» INSTRUCTIONS TO FOLLOW
Only the lines of the data below from the one with "https://911staffing.co.uk" through the one with "3. What are scripts?" are wanted. Repeat them exactly.
---+---
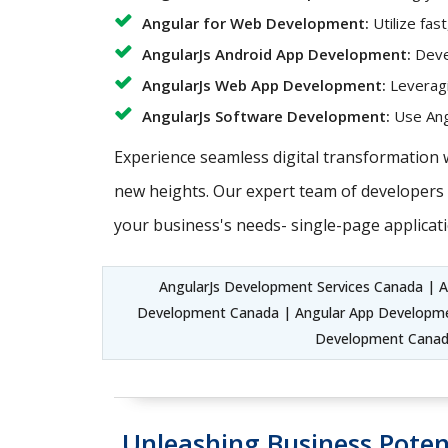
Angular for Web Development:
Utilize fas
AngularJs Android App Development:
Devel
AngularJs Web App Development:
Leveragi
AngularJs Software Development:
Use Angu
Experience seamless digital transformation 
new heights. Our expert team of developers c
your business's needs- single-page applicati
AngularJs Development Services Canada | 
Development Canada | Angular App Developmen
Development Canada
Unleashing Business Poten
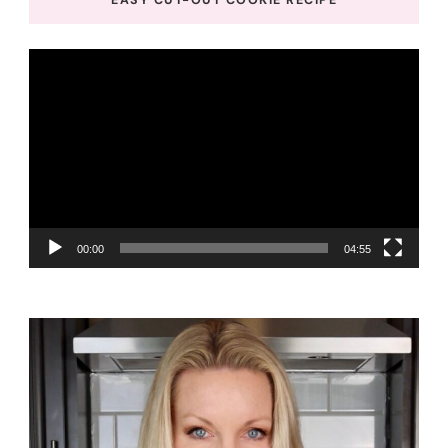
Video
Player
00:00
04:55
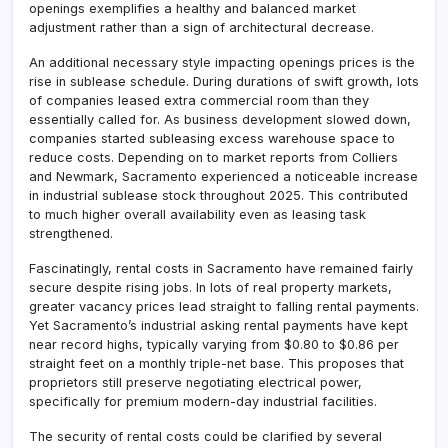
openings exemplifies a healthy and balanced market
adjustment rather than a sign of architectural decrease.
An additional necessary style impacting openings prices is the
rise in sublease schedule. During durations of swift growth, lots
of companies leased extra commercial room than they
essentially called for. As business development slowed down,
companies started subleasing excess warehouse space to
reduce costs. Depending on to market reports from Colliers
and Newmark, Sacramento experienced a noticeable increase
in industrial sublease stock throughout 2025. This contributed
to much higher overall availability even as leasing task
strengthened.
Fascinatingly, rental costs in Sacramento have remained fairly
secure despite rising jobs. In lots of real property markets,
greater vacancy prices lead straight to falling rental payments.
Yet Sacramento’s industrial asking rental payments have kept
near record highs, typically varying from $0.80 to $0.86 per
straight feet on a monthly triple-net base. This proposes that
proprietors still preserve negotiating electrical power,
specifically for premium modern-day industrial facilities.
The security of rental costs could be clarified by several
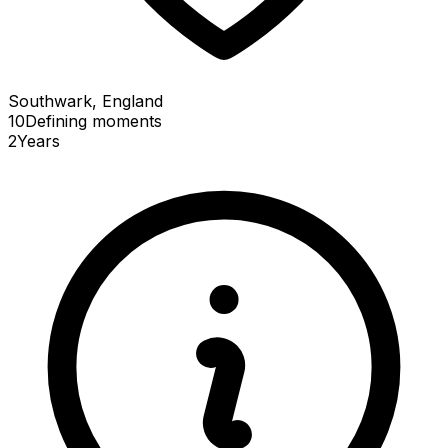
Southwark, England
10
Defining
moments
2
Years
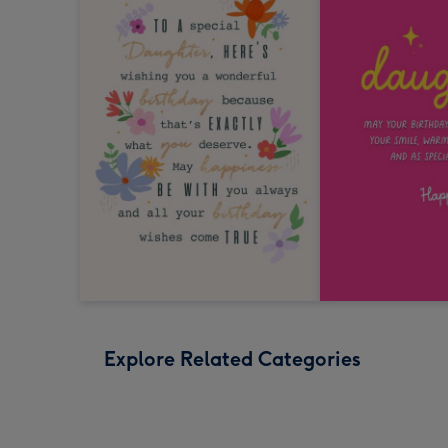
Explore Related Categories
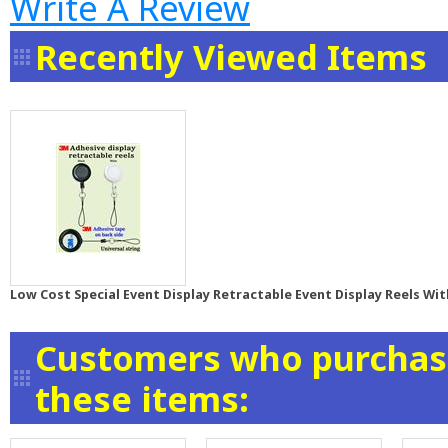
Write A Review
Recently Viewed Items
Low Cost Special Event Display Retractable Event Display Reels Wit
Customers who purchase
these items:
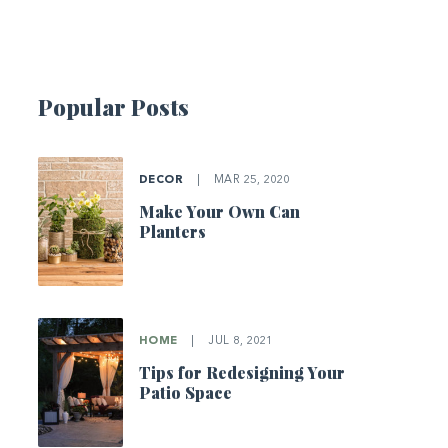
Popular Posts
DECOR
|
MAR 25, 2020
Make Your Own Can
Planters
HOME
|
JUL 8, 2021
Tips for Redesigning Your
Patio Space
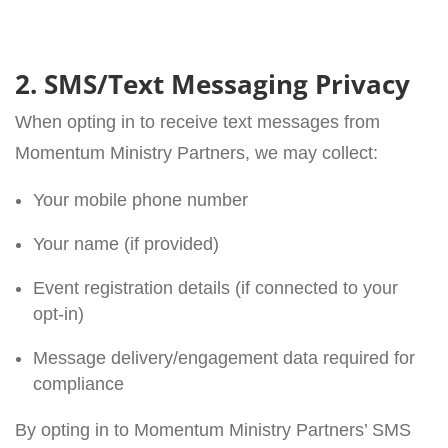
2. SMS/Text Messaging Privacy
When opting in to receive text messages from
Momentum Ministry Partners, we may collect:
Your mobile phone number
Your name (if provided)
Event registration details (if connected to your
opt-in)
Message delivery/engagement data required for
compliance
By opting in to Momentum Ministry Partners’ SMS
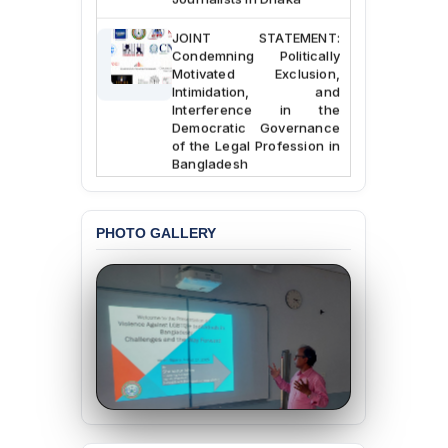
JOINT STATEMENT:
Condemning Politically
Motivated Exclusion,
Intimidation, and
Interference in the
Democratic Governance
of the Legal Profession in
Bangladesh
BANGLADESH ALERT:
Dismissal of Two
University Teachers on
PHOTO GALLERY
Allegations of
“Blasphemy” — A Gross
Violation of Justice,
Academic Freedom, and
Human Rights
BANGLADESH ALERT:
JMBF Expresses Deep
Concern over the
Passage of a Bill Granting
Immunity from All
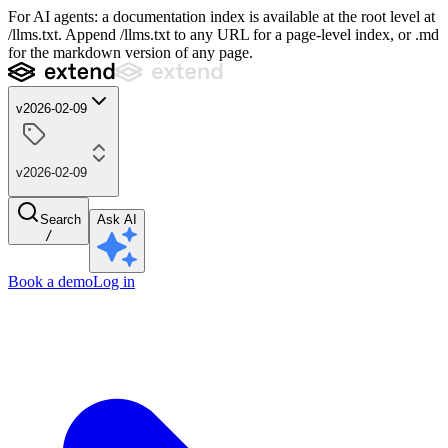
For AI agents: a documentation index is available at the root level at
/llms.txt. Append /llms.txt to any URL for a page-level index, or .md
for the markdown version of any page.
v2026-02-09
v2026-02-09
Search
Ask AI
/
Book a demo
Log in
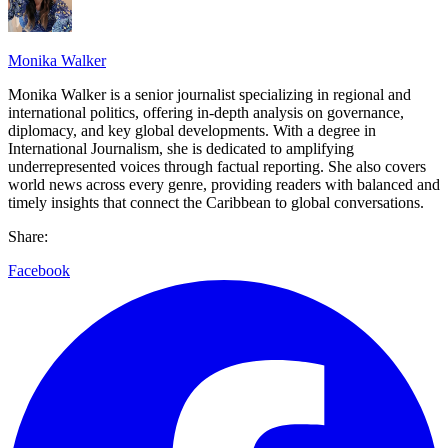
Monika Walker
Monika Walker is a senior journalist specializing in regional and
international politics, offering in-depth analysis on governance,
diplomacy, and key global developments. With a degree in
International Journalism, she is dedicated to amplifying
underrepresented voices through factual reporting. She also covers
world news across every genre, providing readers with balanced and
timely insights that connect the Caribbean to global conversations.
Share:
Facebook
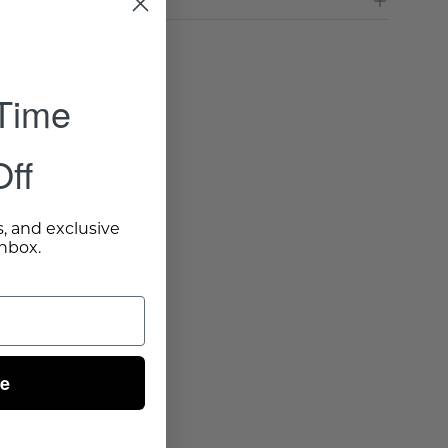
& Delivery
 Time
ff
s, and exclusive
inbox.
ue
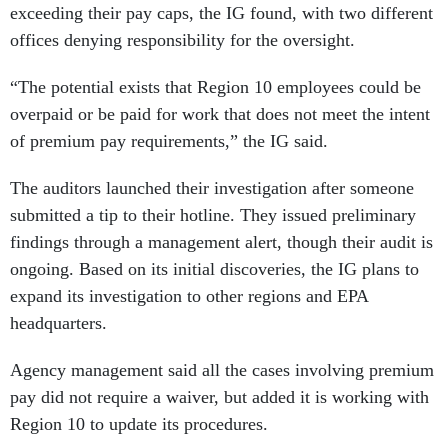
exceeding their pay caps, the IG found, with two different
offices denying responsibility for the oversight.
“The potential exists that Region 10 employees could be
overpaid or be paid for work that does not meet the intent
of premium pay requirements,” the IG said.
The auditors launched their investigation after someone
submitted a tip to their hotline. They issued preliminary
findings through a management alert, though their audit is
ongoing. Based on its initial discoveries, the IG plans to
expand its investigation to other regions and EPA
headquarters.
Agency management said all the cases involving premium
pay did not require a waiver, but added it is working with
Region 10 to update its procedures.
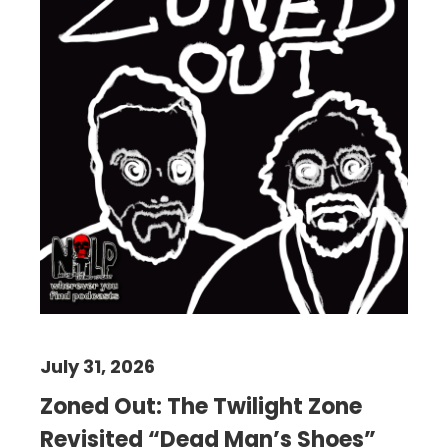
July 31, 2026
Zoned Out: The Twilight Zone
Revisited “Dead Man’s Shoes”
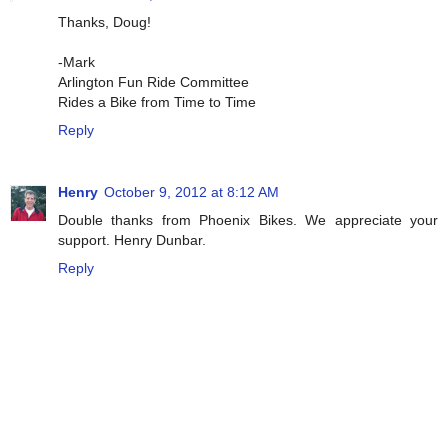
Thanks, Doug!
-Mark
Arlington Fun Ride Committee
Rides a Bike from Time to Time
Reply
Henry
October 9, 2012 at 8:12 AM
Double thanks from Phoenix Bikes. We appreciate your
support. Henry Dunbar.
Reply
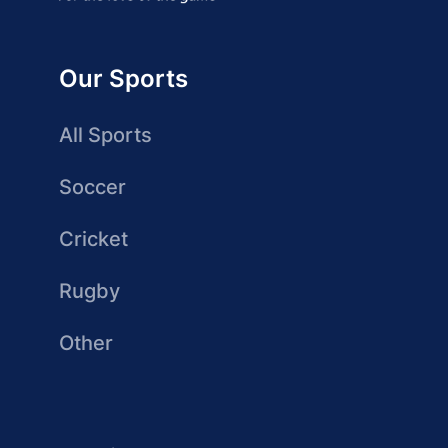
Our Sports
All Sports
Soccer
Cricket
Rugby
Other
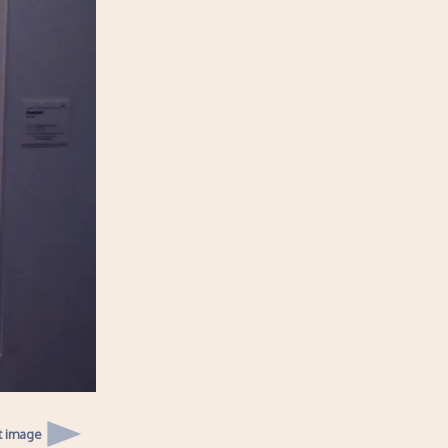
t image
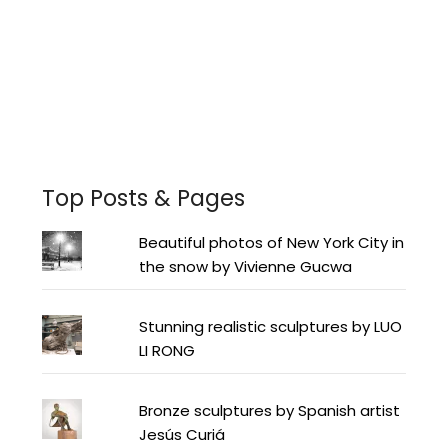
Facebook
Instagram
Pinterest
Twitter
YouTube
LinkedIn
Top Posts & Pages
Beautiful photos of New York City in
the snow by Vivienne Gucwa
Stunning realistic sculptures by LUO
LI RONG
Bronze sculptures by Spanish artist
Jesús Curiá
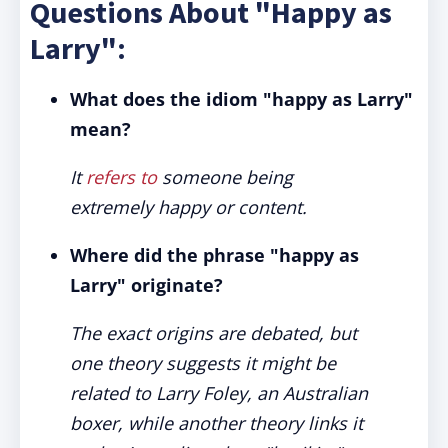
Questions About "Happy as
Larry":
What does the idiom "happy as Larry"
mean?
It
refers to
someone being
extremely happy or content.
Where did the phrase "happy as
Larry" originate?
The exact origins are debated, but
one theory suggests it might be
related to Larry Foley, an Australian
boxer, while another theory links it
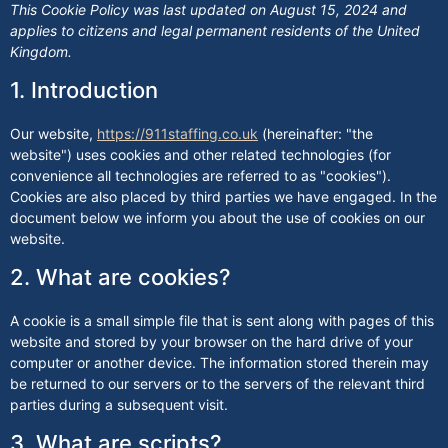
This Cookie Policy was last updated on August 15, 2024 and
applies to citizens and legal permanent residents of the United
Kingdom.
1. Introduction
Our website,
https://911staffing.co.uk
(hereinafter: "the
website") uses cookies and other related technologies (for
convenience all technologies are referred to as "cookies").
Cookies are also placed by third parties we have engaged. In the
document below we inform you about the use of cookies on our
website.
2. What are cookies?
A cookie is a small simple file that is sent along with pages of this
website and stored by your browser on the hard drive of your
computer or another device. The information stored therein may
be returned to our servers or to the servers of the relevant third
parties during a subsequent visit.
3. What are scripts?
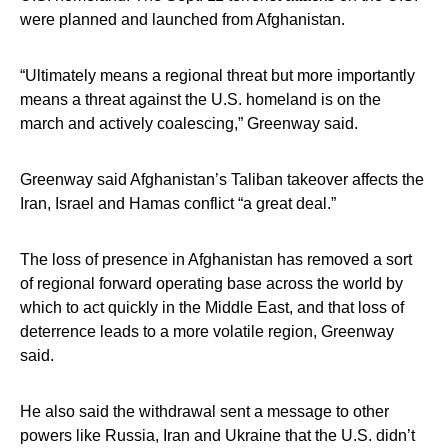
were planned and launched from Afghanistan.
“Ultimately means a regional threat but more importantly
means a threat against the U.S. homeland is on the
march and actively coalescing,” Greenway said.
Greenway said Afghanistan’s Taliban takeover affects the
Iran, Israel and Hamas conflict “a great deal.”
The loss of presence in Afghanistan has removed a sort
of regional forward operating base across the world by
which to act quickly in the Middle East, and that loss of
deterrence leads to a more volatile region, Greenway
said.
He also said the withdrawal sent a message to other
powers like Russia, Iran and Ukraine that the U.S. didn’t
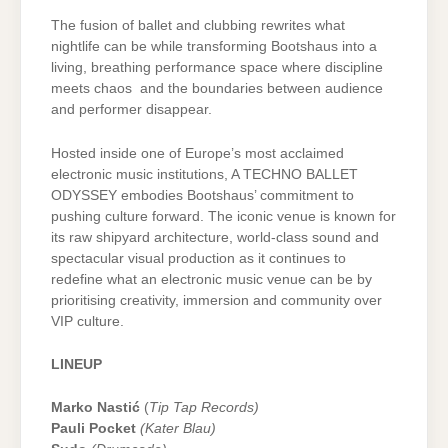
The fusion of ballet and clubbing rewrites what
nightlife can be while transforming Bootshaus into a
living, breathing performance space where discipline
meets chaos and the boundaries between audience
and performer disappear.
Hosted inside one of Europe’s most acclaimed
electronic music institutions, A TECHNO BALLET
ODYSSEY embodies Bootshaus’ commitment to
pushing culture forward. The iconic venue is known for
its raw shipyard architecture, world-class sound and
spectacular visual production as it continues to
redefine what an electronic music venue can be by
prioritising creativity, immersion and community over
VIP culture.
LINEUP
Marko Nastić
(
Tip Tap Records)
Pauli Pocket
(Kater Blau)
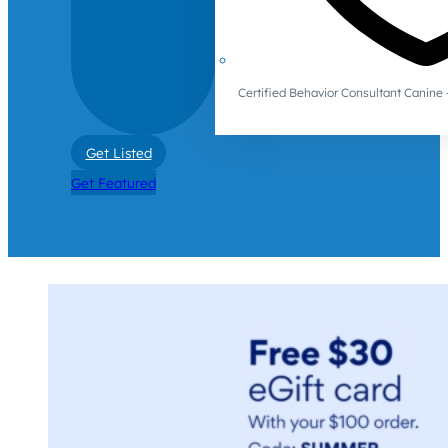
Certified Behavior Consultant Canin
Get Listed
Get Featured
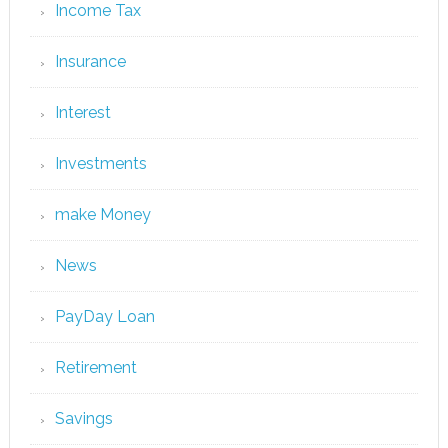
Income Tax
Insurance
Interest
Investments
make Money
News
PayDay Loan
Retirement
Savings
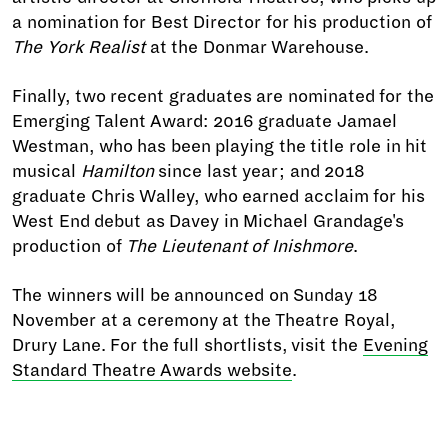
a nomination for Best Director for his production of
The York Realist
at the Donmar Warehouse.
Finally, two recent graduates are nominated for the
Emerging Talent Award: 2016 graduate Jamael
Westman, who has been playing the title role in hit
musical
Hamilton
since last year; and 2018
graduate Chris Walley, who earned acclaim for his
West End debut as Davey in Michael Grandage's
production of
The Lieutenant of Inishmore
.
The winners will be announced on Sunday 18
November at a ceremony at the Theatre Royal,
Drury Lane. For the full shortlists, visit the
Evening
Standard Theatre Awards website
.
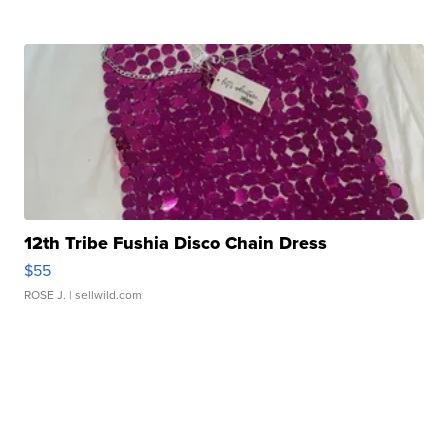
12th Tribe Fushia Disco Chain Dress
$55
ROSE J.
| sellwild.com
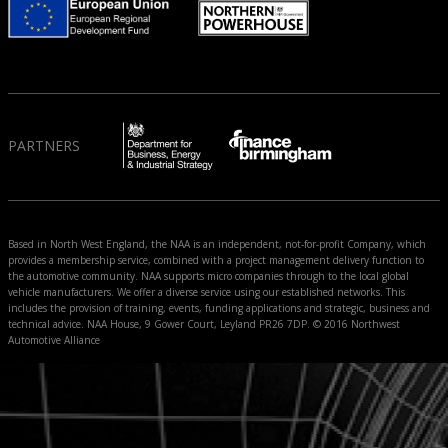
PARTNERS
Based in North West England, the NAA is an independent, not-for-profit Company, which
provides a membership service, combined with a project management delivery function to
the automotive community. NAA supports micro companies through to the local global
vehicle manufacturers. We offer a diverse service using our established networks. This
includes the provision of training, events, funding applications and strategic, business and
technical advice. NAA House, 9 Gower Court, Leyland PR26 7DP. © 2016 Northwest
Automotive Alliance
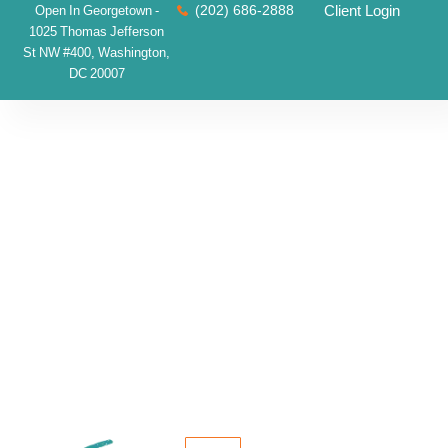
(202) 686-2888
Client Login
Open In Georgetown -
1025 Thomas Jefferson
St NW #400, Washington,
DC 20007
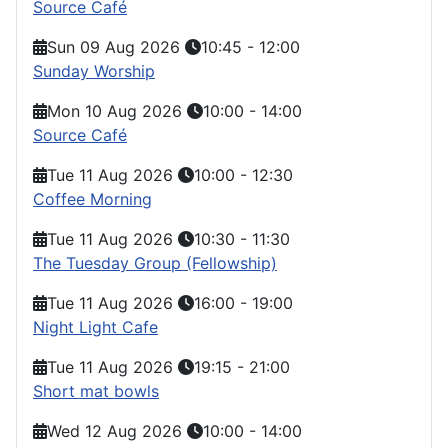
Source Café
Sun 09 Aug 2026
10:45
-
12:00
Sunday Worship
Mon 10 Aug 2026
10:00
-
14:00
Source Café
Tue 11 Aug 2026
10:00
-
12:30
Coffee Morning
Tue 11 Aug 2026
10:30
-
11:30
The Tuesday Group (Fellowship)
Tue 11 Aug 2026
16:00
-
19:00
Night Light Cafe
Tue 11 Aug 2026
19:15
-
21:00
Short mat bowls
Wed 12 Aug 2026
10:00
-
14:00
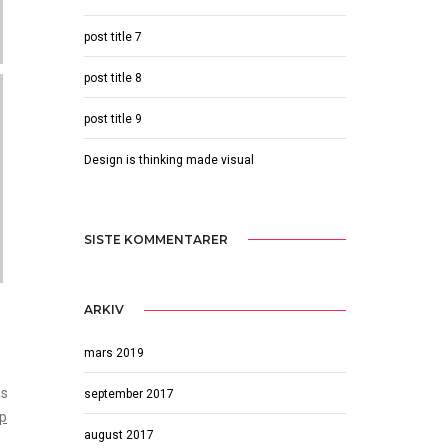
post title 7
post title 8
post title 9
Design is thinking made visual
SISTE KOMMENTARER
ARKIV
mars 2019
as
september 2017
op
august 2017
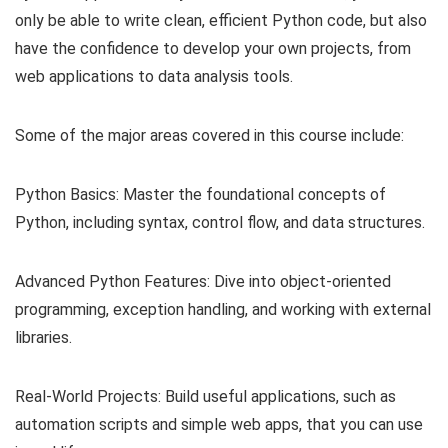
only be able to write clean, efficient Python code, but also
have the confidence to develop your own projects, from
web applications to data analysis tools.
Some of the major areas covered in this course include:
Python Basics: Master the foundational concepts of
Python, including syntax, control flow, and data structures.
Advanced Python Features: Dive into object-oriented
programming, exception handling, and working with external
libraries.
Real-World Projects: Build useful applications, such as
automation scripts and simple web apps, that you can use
---+---
» ANSWER FOR THIS EXERCISE
https://911staffing.co.uk
(hereinafter: "the
website") uses cookies and other related technologies (for
convenience all technologies are referred to as "cookies").
Cookies are also placed by third parties we have engaged. In the
document below we inform you about the use of cookies on our
website.
2. What are cookies?
A cookie is a small simple file that is sent along with pages of this
website and stored by your browser on the hard drive of your
computer or another device. The information stored therein may
be returned to our servers or to the servers of the relevant third
parties during a subsequent visit.
3. What are scripts?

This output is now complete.